Misafirler çok sağdan
Ancak, "Gazeta Polska Kulübü"nün Alman şubelerinde konferanslar ve yurtsever resitaller düzenleyen Polonyalı konuklar daha az zararsızdır. Evli çift Anna ve Andrzej Kołakowski de diğerleri arasında olacaktı. Çift ve çocukları, Polonya'daki LGBT topluluğunun hoşgörü ve tanınma için mücadele ettiği sözde eşitlik yürüyüşlerinde karşı gösterilerin ön saflarında yer aldıkları için kendi ülkelerinde ünlü oldular. Nadiren bunlar polisle ve yargı önünde çatışmalarla sonuçlandı . Eski Gdańsk PiS şehir temsilcisi Anna Kołakowska da Facebook'ta aradığı için manşetlere taşındımuhalif politikacı Agnieszka Pomaska'nın "kafasını tıraş etmek" için. İma açıktı: Bu, Polonya'daki İkinci Dünya Savaşı'ndan sonra Wehrmacht askerlerine karışan kadınlarla oldu. Ancak bu ve diğer skandallar, Kołakowska ve bir şarkıcı-söz yazarı olan kocasına zarar vermedi. Birkaç kez "Gazeta Polska" kulübünde misafir oldular. En son 2019'da Essen'de, oradaki Polonya cemaatinin binasında St. Clemens Kilisesi yakınında bir "Polonya gecesi" gerçekleştirdiler .

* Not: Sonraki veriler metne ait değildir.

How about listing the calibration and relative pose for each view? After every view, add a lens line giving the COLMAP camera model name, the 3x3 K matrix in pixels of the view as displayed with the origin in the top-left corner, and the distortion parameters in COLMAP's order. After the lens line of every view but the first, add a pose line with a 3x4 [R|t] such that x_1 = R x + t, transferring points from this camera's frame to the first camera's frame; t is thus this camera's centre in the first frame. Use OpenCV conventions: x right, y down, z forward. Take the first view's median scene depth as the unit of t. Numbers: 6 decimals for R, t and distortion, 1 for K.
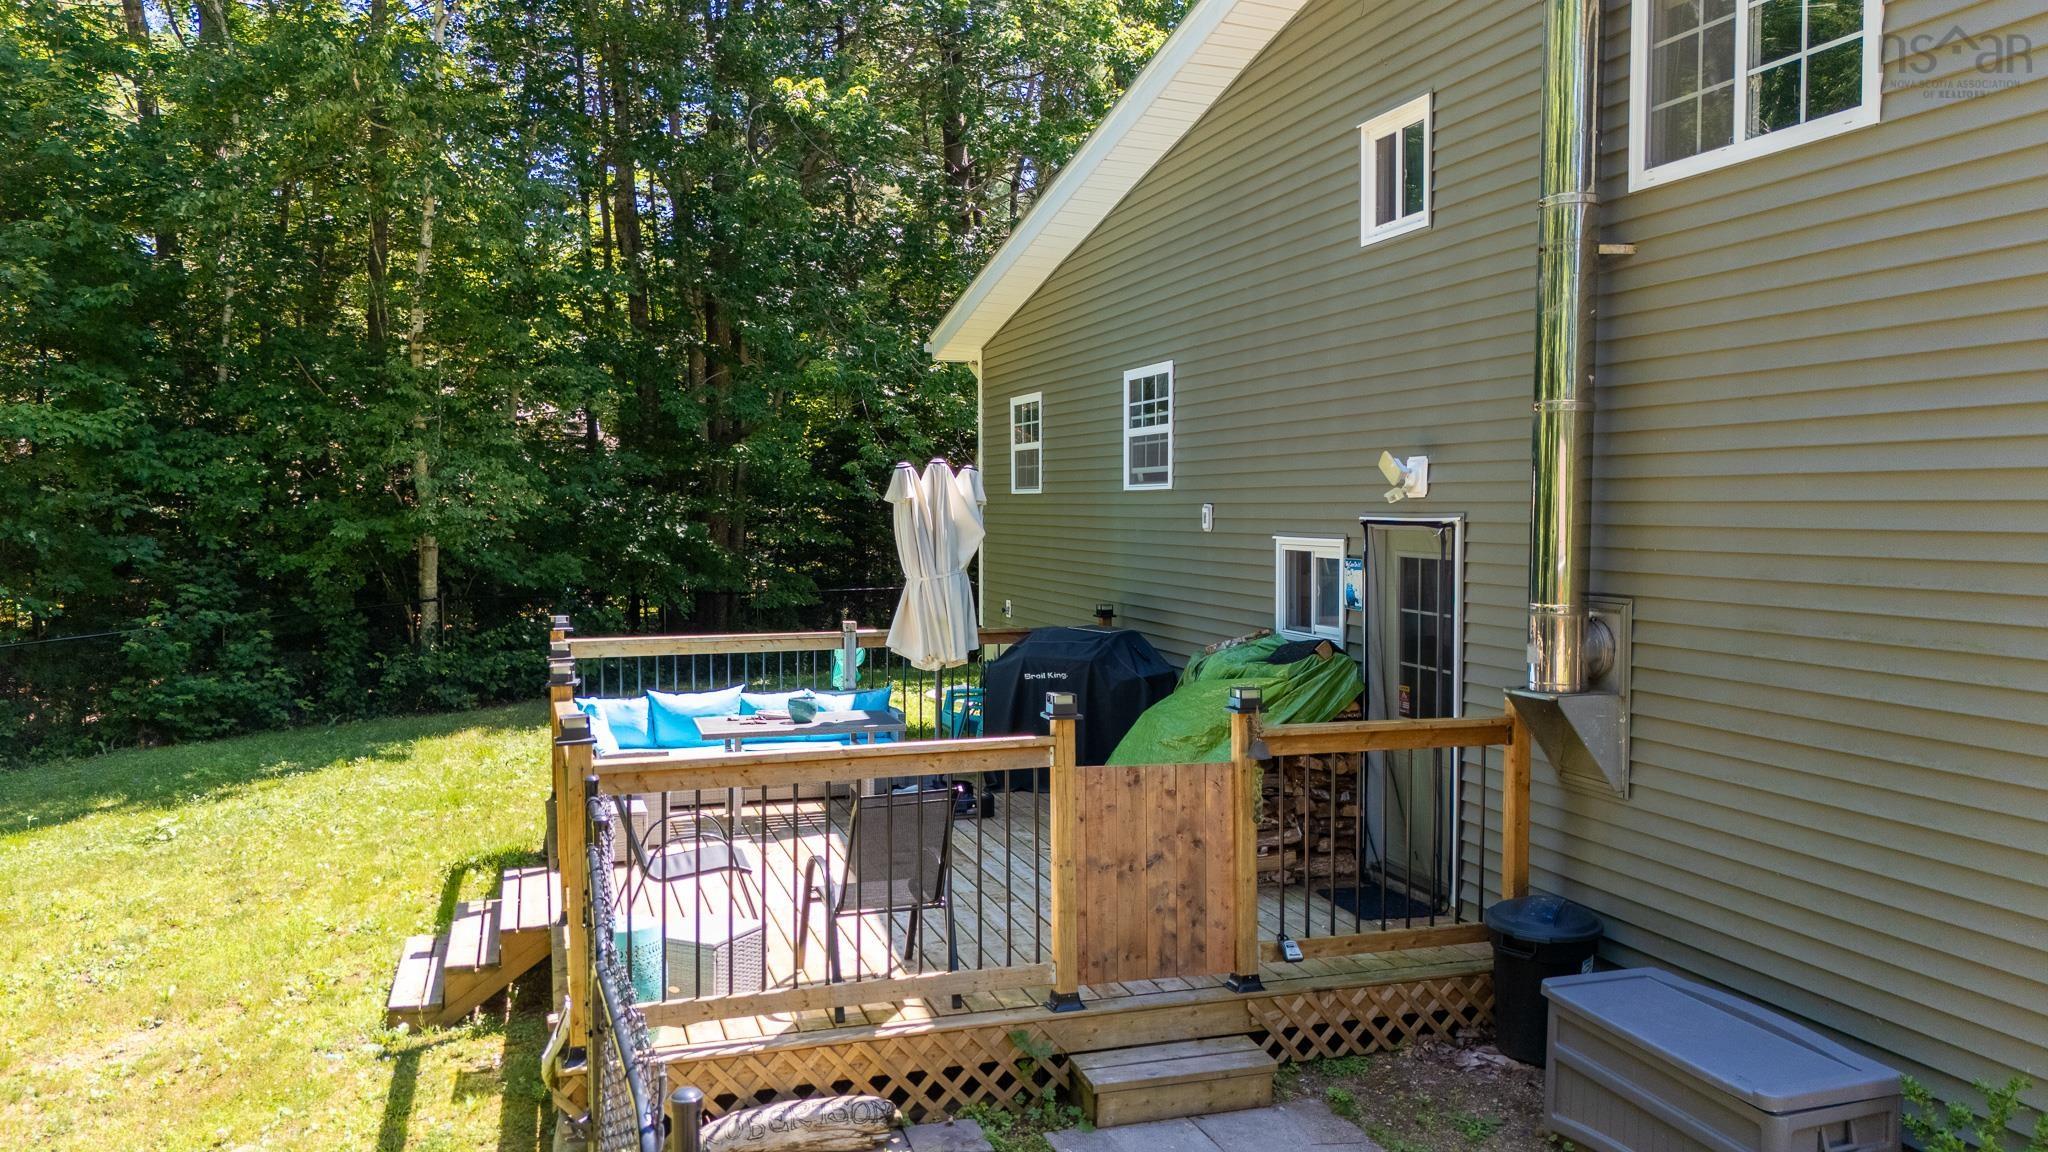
lens RADIAL K [[1522.1, 0, 1026.5], [0, 1522.1, 576.2], [0, 0, 1]] dist [0.052127, -0.040271]
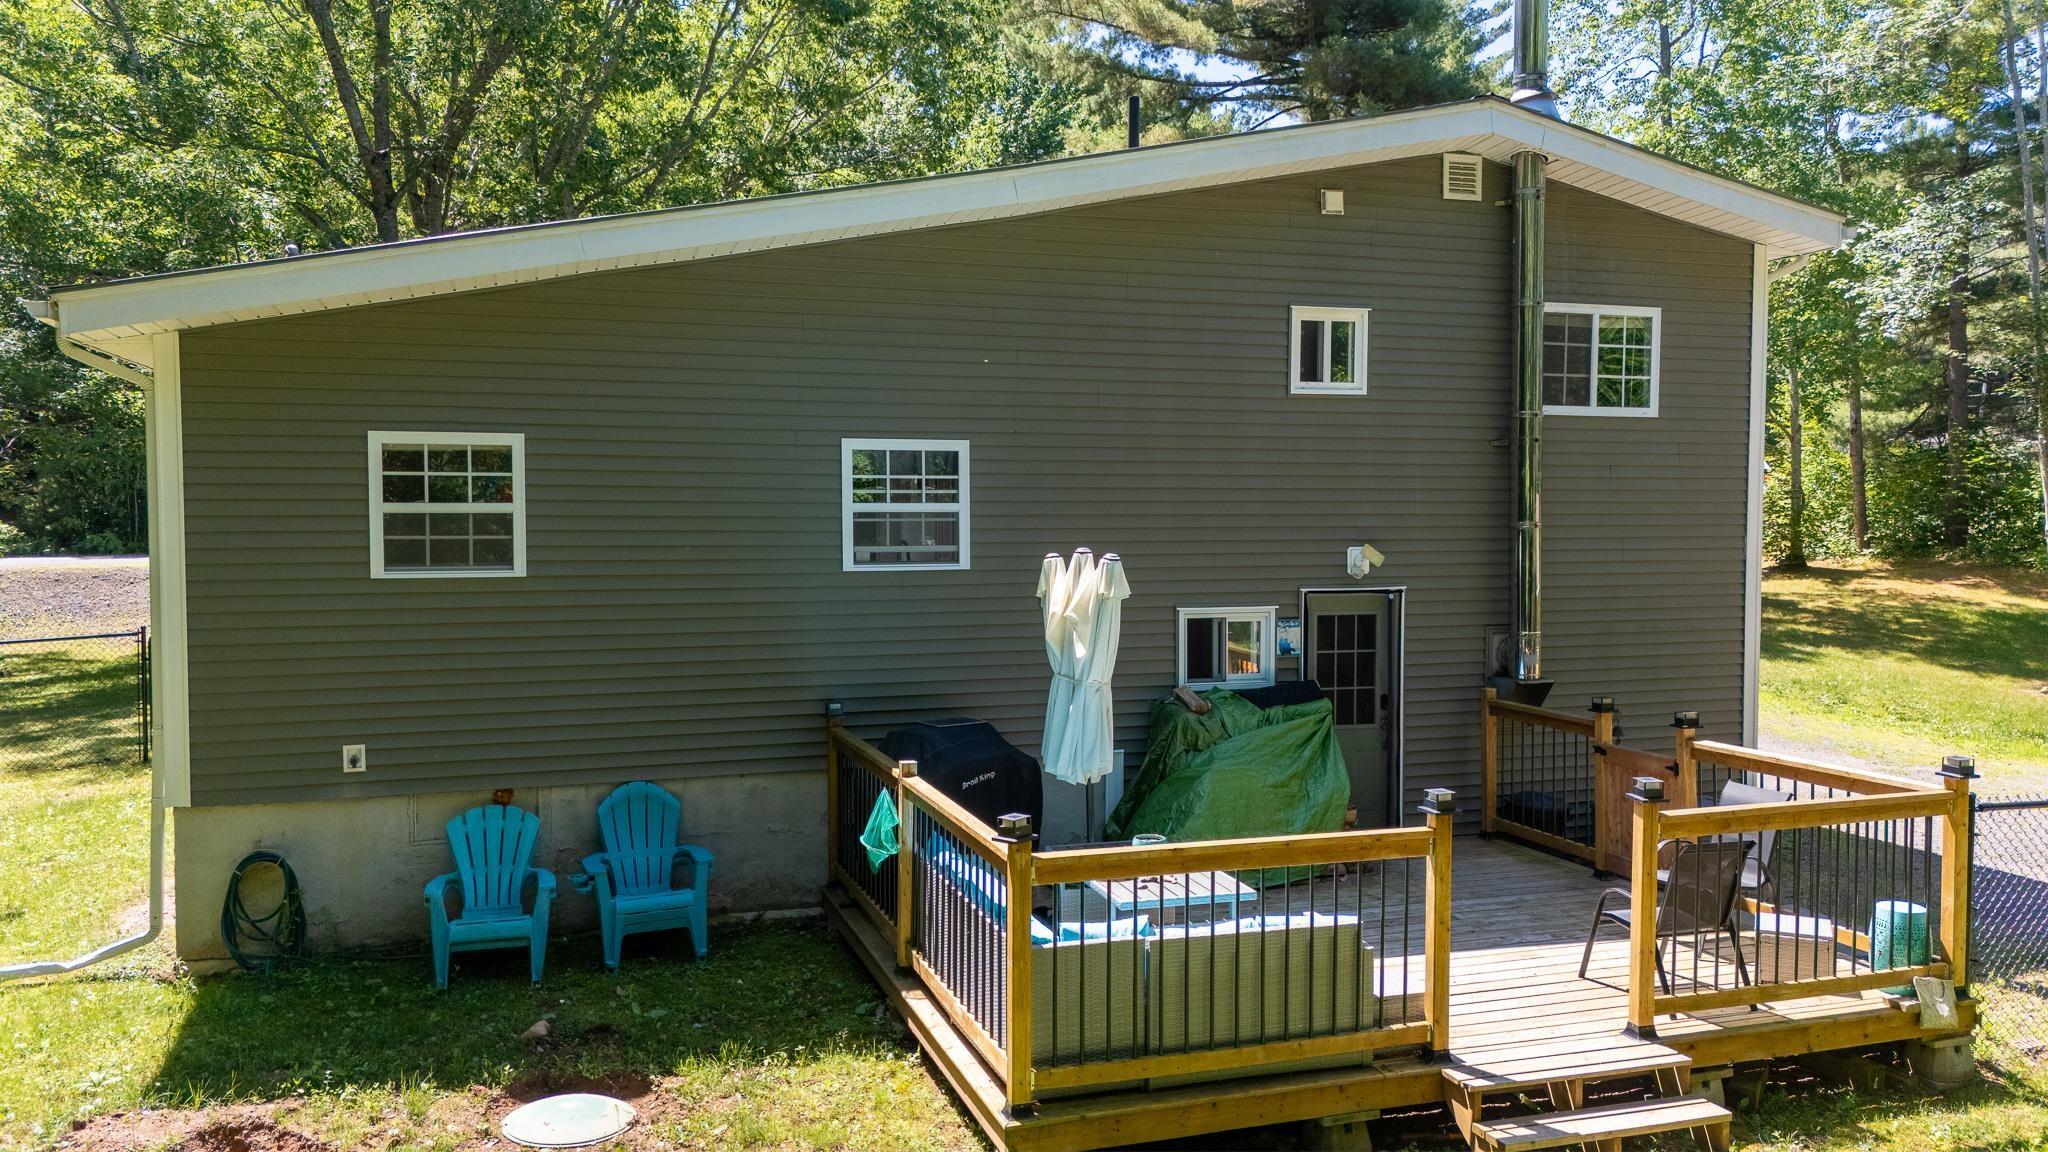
lens RADIAL K [[1522.1, 0, 1030.0], [0, 1522.1, 575.3], [0, 0, 1]] dist [0.052127, -0.040271]
pose [[-0.008113, -0.047400, 0.998843, -1.137462], [0.045798, 0.997810, 0.047723, -0.125811], [-0.998918, 0.046133, -0.005924, 1.227252]]
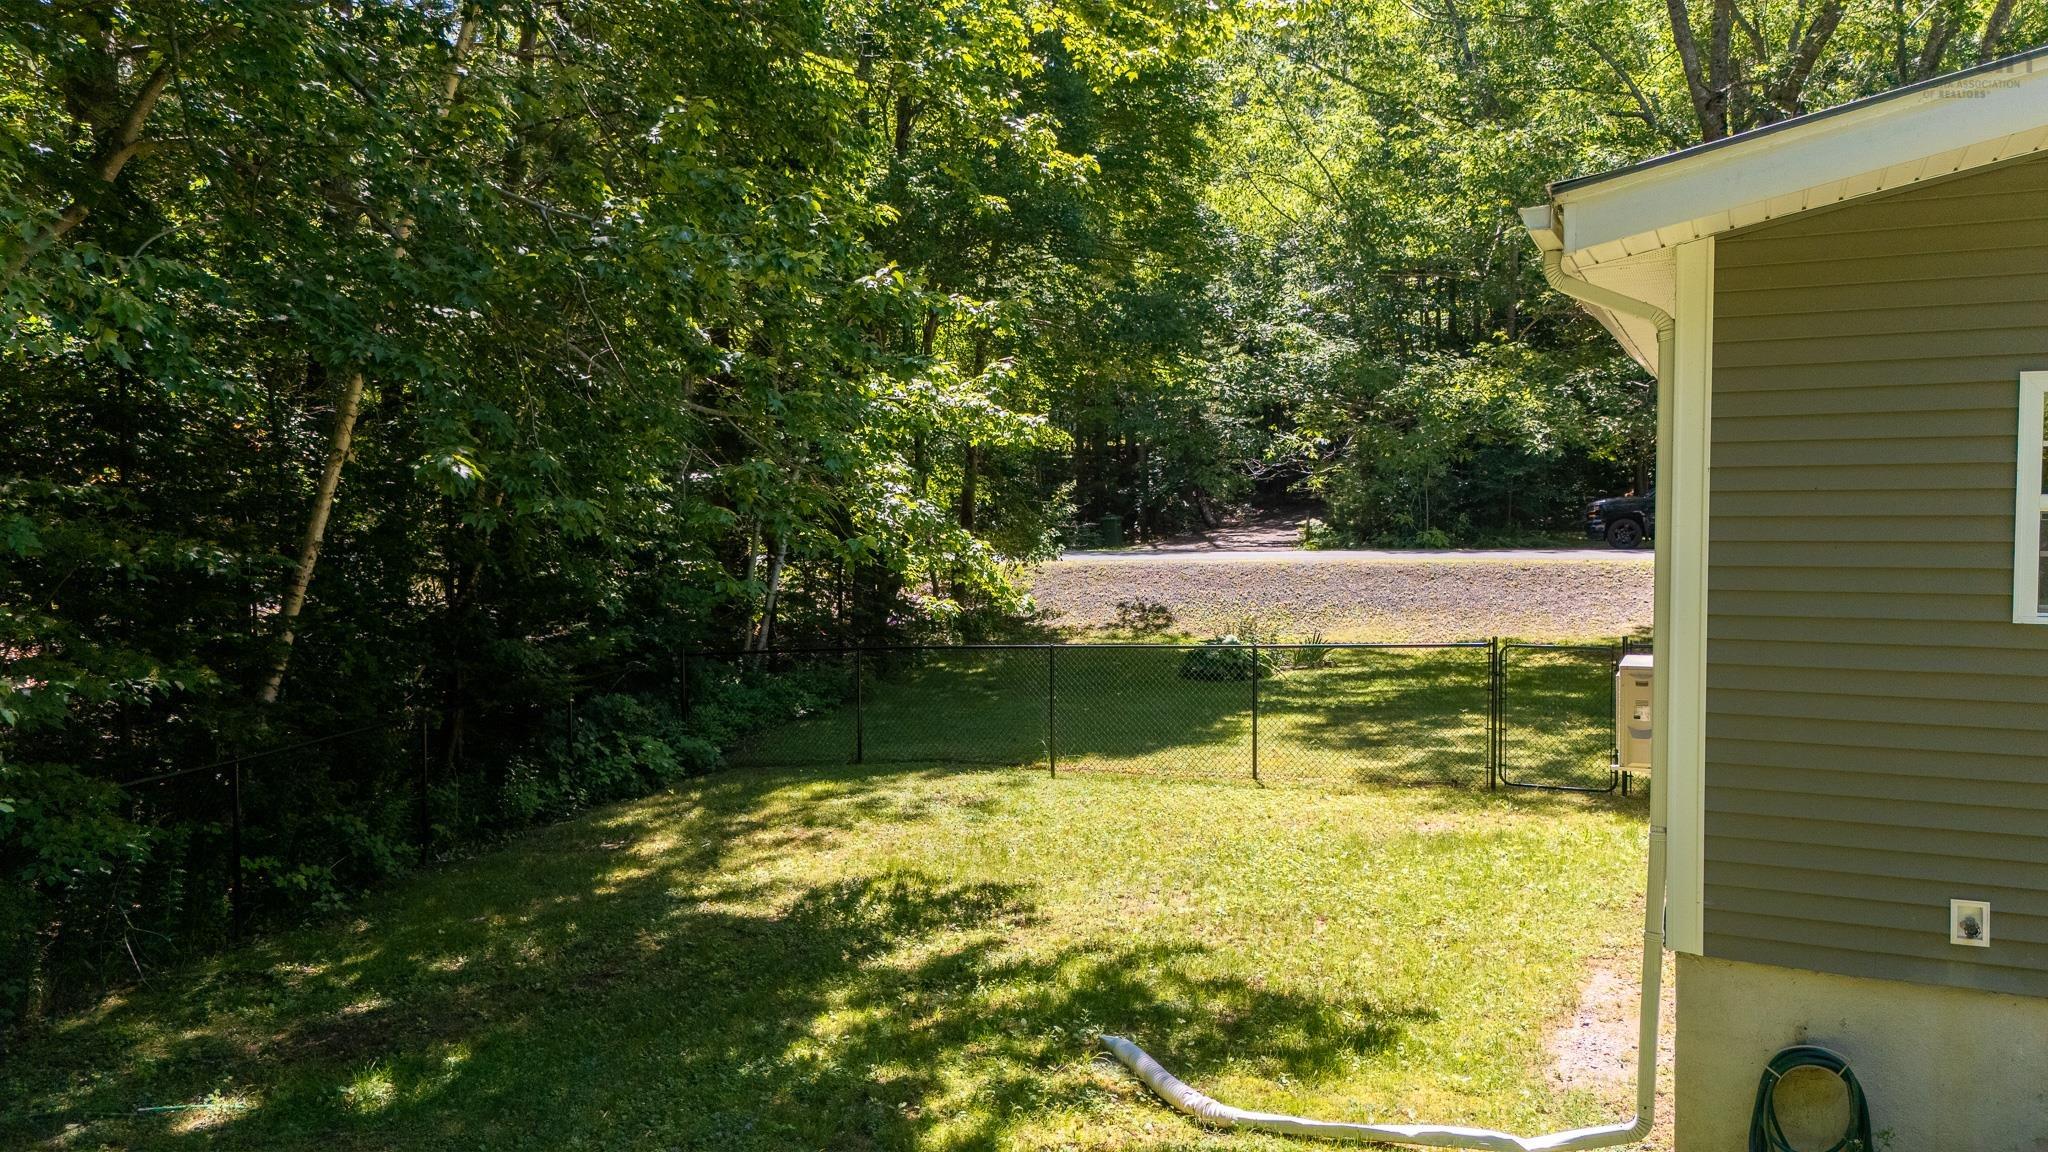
lens RADIAL K [[1522.1, 0, 1023.3], [0, 1522.1, 576.9], [0, 0, 1]] dist [0.052127, -0.040271]
pose [[0.684443, -0.040410, 0.727945, -0.796103], [0.039748, 0.999046, 0.018087, -0.140589], [-0.727982, 0.016555, 0.685397, 1.547653]]
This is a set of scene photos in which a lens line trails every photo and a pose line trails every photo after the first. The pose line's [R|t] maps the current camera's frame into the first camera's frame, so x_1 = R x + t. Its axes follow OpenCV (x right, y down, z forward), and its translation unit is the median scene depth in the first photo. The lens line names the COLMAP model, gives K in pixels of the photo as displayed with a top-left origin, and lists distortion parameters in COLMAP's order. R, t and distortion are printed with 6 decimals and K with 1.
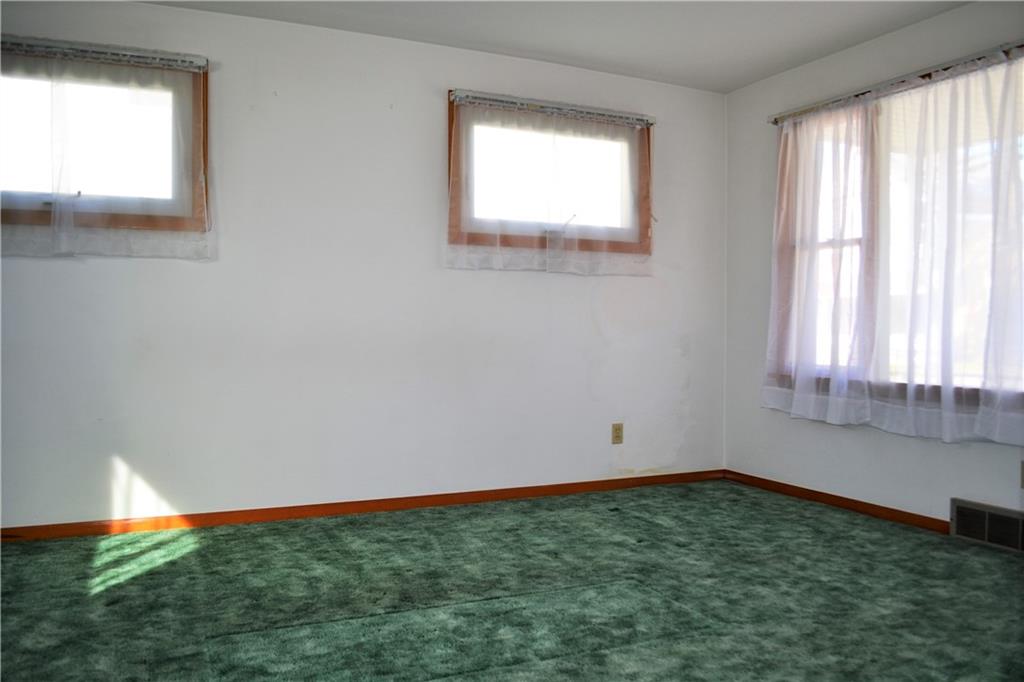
lens RADIAL K [[802.4, 0, 512.0], [0, 802.4, 341.0], [0, 0, 1]] dist [-0.075932, 0.012405]
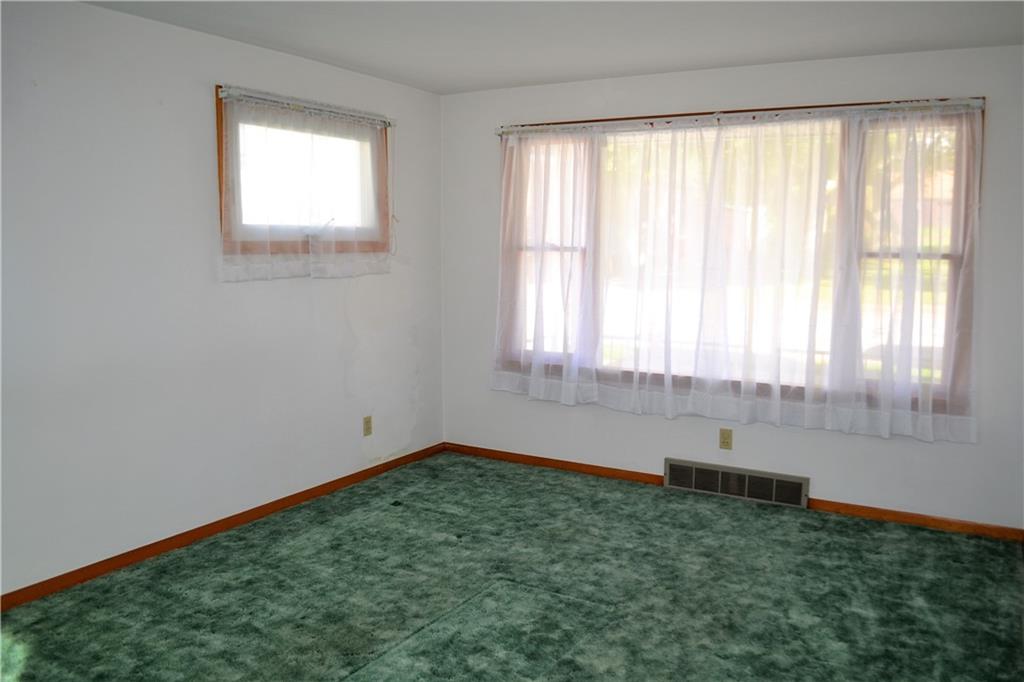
lens RADIAL K [[802.4, 0, 512.0], [0, 802.4, 341.0], [0, 0, 1]] dist [-0.075932, 0.012405]
pose [[0.836946, -0.066429, 0.543239, -0.371000], [0.012152, 0.994617, 0.102903, -0.136742], [-0.547150, -0.079523, 0.833248, 0.048711]]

Essen "Gazeta Polska Kulübü"nün ve oradaki Polonya cemaatinin bir başka şüpheli konuğu, diğer şeylerin yanı sıra 2014'te orada "Antipolonizm" üzerine bir konferans veren Stanisław Michalkiewicz'di. Bazı kitaplarının başlıkları, yayıncının "polonizm karşıtlığına" karşı mücadelesinin Yahudi karşıtlığıyla yakından bağlantılı olduğunu gösteriyor. "Yahudi dilinde Herrenvolk", "Almanlar, Yahudiler, Volksdeutsche" veya "Anti-Semitizm? Harika bir fikir", onun kapsamlı bibliyografyasından sadece birkaç örnektir. Son olarak, diğer Alman şehirlerinde de konuk olarak yer alan Kołakowska ve Michalkiewicz, "Batı Avrupa'daki 5. Yurtsever Gruplar Toplantısı"nda konferanslar verdiler. Bu, 2019'da "Concordia Evi" nde gerçekleşti,
Ancak aynı zamanda Almanya'da yaşayan Polonyalıların çoğunun PiS ve onun desteklediği kulüplerle pek ilgisi olmadığını da vurgulamak gerekir. Bu, hem Almanya'da yaşayan Polonyalılar arasında yapılan seçimlerde PiS'in elde ettiği kötü sonuçlar hem de Almanya'daki Polonyalıların çoğunun herhangi bir Polonya derneğinde örgütlenmemiş olması ile gösterilmektedir. Bunu değiştirmek açıkça Polonya hükümetinin amacı.